4.4.4.1 Whalley, ou la chaîne interprétative brisée

L’éclatement du sujet comprenant est ainsi maximal chez le capitaine Whalley : celui qui perçoit traduit bien par un interprétant, mais cet interprétant lui-même doit être traduit par un être concevant qui n’est pas l’être percevant. Le Serang perçoit son environnement de façon parfaite, et possède un lexique marin et local suffisamment étendu pour produire le plus souvent un interprétant exploitable. Cependant, la conclusion définitive en revient à Whalley, le seul à posséder tous les éléments de l’encyclopédie. Le capitaine Whalley est l’entendement qui contrôle et vérifie les interprétants, qui s’assure que le signe ne sera pas ignoré.

A priori, il pourrait sembler que les cinq sens et l’interprétant élémentaire qu’ils permettent d’élaborer dussent suffire. « Do you know, sir, that a dam’ Malay like a monkey is in charge of your ship – and no one else ? », apostrophe Sterne (Conrad 1902c, p.229). Mais ce même Sterne reconnaît pourtant ensuite que le « Captain Whalley, poor man, is by no means useless » (p.262).

Certes, c’est à première vue un racisme primaire qui fait dire au second : « These natives, sir, as long as they have a white man close to the back, will go on doing the right thing most surprisingly well » (p.263). Mais ce que dit ainsi Sterne, c’est aussi que l’interprétant (dans ce cas, pragmatique (« doing the right thing ») plus que sémantique), tant qu’il est contrôlé par l’encyclopédie, restera correct.

Car le risque vient des ruptures dans la routine.

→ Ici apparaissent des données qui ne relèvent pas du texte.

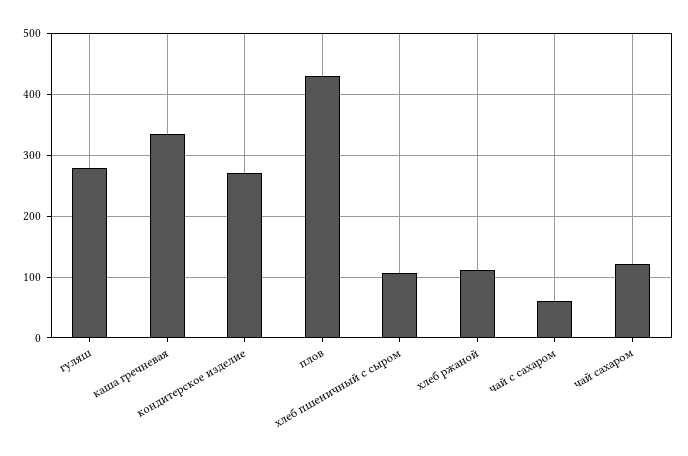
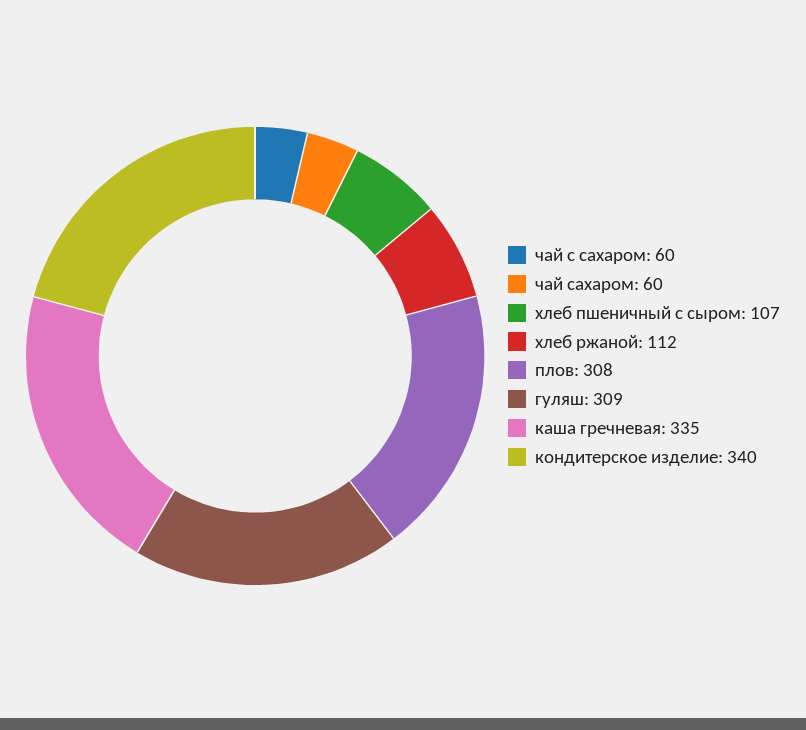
гуляш: 280 -> 309
кондитерское изделие: 270 -> 340
плов: 430 -> 308
чай сахаром: 120 -> 60

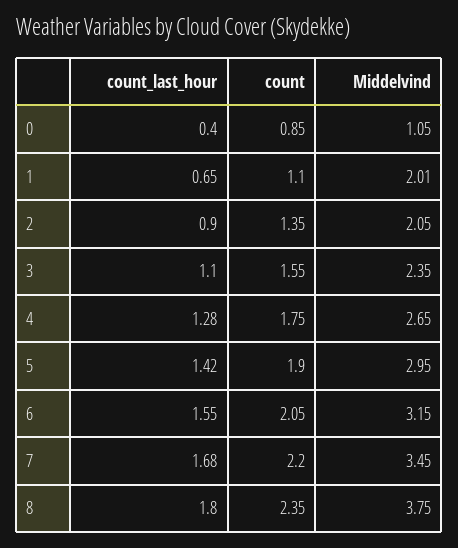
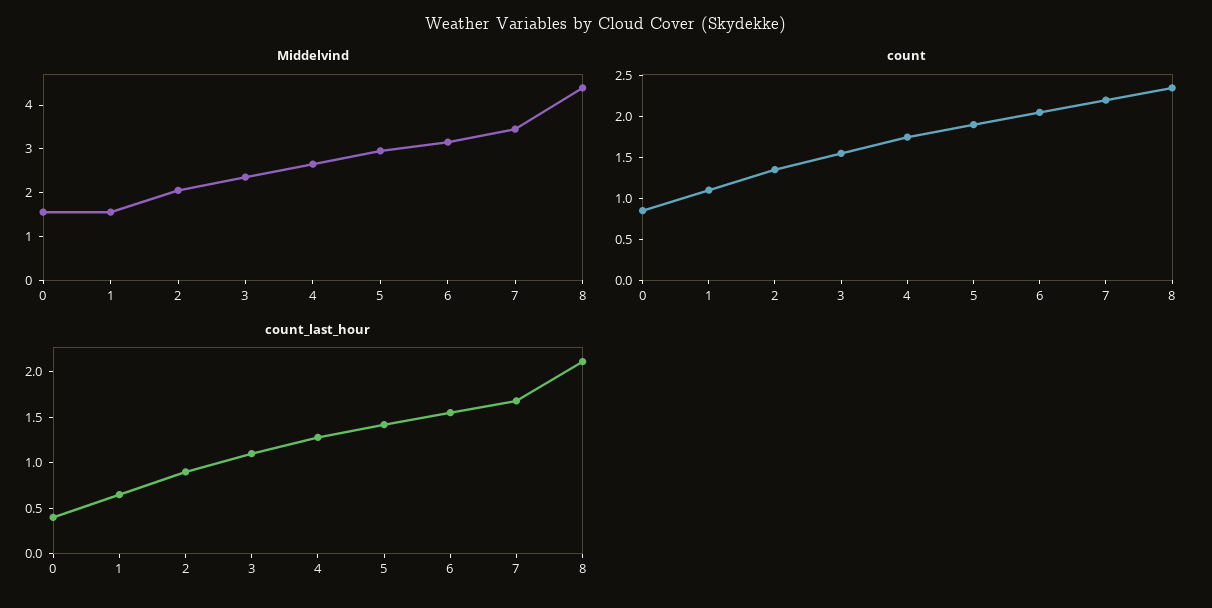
Middelvind, 0: 1.05 -> 1.6
Middelvind, 1: 2.01 -> 1.6
count_last_hour, 8: 1.8 -> 2.1
Middelvind, 8: 3.75 -> 4.4

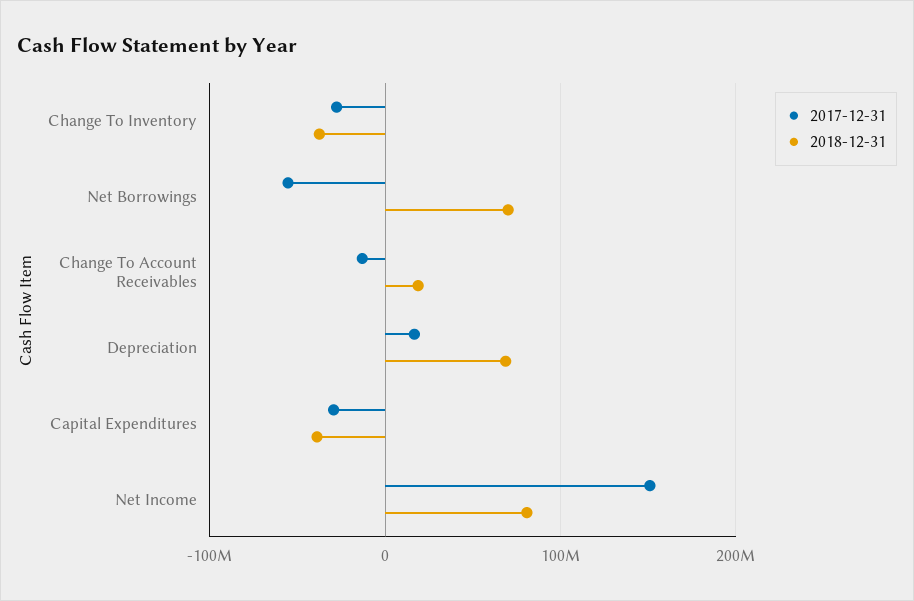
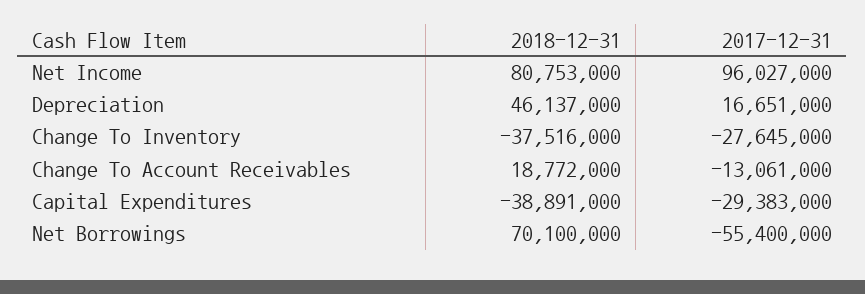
2018-12-31, Depreciation: 70000000 -> 46137000
2017-12-31, Net Income: 150000000 -> 96027000

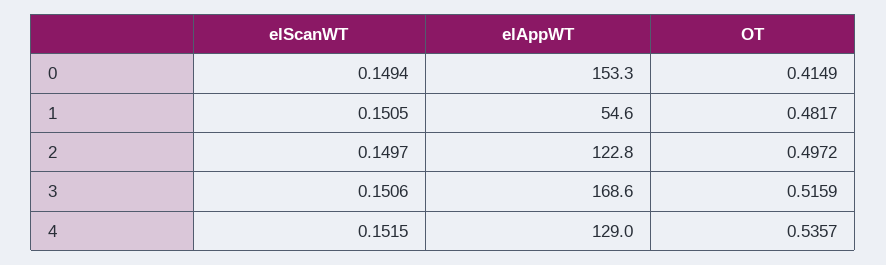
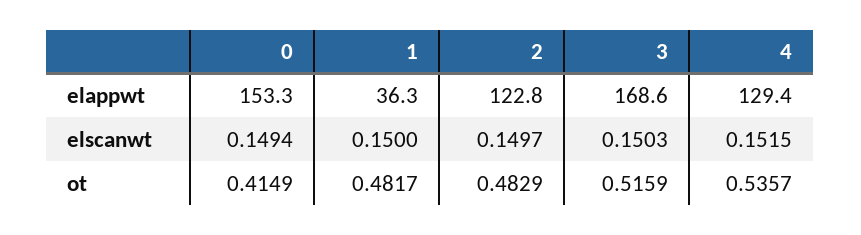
elScanWT, 1: 0.1505 -> 0.15
elAppWT, 1: 54.6 -> 36.3
OT, 2: 0.4972 -> 0.4829
elScanWT, 3: 0.1506 -> 0.1503
elAppWT, 4: 129 -> 129.4

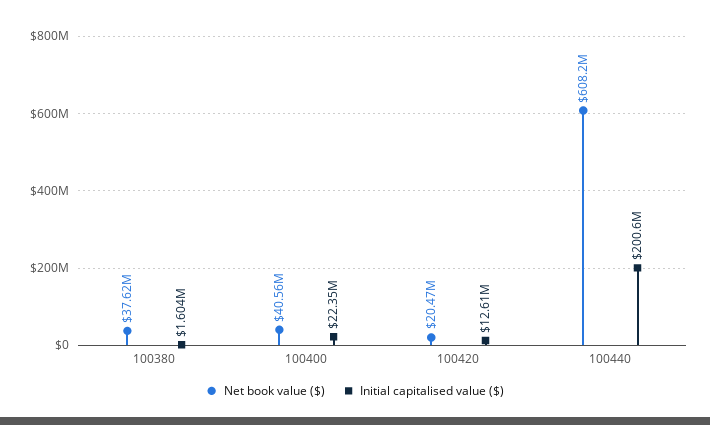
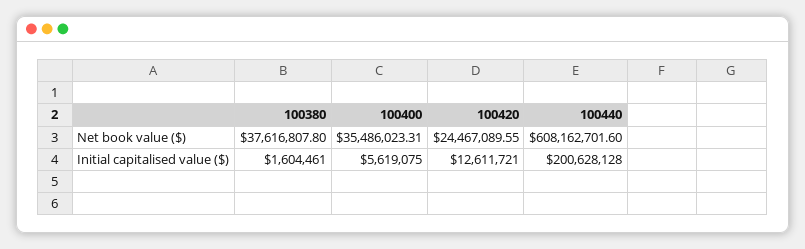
Net book value ($), 100400: 40560000 -> 35486023.31
Initial capitalised value ($), 100400: 22350000 -> 5619075
Net book value ($), 100420: 20470000 -> 24467089.55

Tant que les événements suivent leur cours habituel, tant que les signes se répètent, l’encyclopédie qui a été mobilisée lors de leurs premières occurrences n’est plus aussi nécessaire : l’interprétant correct a déjà été attesté, il n’est qu’à se le rappeler. C’est ce lexique de base, ce phrase book, que le capitaine Whalley a pris grand soin d’établir pour son maître d’équipage malais : « He has drilled him so well that now he needs hardly speak at all. I have seen that little wrinkled ape made to take the ship out of Pangu Bay on a blowy morning and on through the islands », se rappelle Sterne (p.263). Mais justement : le Serang, au lexique limité, peut bien être dressé à répéter les mêmes opérations indéfiniment, comme un « singe » peut l’être à donner toujours les mêmes réponses aux mêmes stimuli. Ce qui lui manquera toujours, ce sera l’initiative face aux imprévus : seule l’encyclopédie alors permettra de s’assurer que l’interprétant est approprié.

Cela se vérifie évidemment au moment du naufrage final.

Un serang, un être percevant, peut, par action réflexe, maintenir un cap, plein nord. Mais que l’aiguille du compas dévie soudainement, personne ne sait plus produire d’interprétant correct : cette anomalie « surprend », mais n’amène aucune nouvelle interprétation. « The quartermaster […] perceived with amazement that in that short time, in this smooth water, with no wind at all, the ship had gone swinging so far out of her course. He had never known her get away like this before. With a slight grunt of astonishment he turned the wheel hastily to bring her back north, which was the course » (Conrad 1902c, p.275).

Tandis que le capitaine, découvrant la veste lestée de fer laissée par Massy à proximité du compas, réinterprète aussitôt tous les signes et ordonne l’arrêt immédiat des machines : il conçoit sans délai, grâce à son encyclopédie notamment informée des lois physiques de l’aimantation et des récifs à l’est de l’île de Pangu, la catastrophe qui s’annonce : « Wrong course. Wreck her. » (p.277).

Certes, quand l’homme de barre modifie la course du navire en croyant la rectifier, le Captain Whalley, qui en a pourtant conscience, ne réinterprète rien et se contente d’une remontrance : « Take better care » (p.275). Mais c’est qu’il ne perçoit ni le signe (il ne voit pas le saut du compas), ni même l’interprétant premier qui a fait réagir le « quartermaster » (celui-ci ne l’informe de rien). Il ne perçoit que « the grinding of the steering-chains, the chiding murmurs of the Serang, who had come over to the wheel » (p.275), c’est-à-dire l’effet ultime du zèle des malais du bord, le dernier maillon de la chaîne interprétative, qui ne signifie plus, ni la soudaineté, ni l’étonnement, ni le degré de déviation, mais seulement l’aveu par les matelots eux-mêmes qu’ils ont « compris » avoir commis une erreur dans le maintien du cap.

La compétence sémiosique du capitaine Whalley n’est donc pas en cause. Il est seulement victime de la Spaltung du sujet comprenant, du dédoublement de l’interprétant.